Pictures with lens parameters
★ ★ ★ ★ ★ ★ ★
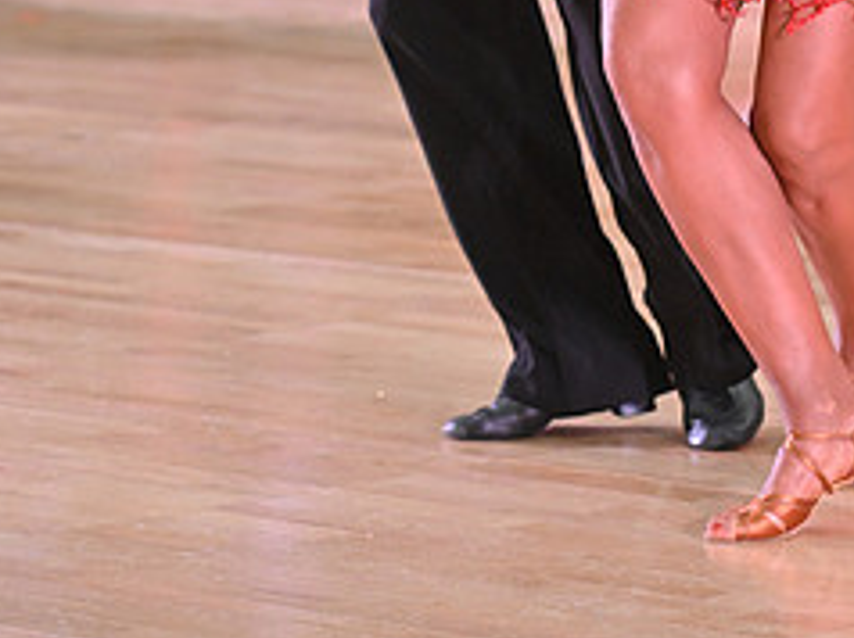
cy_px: -387
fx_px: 7517
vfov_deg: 4.8
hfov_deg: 6.5
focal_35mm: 305
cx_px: 608
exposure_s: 1/400
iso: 4000
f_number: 4.5
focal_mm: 130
★ ★ ★ ★ ★ ★ ★
Task prompt: When copying the entries above, keep each word as it is and exclude any image.

Output for this task:
cy_px: -387
fx_px: 7517
vfov_deg: 4.8
hfov_deg: 6.5
focal_35mm: 305
cx_px: 608
exposure_s: 1/400
iso: 4000
f_number: 4.5
focal_mm: 130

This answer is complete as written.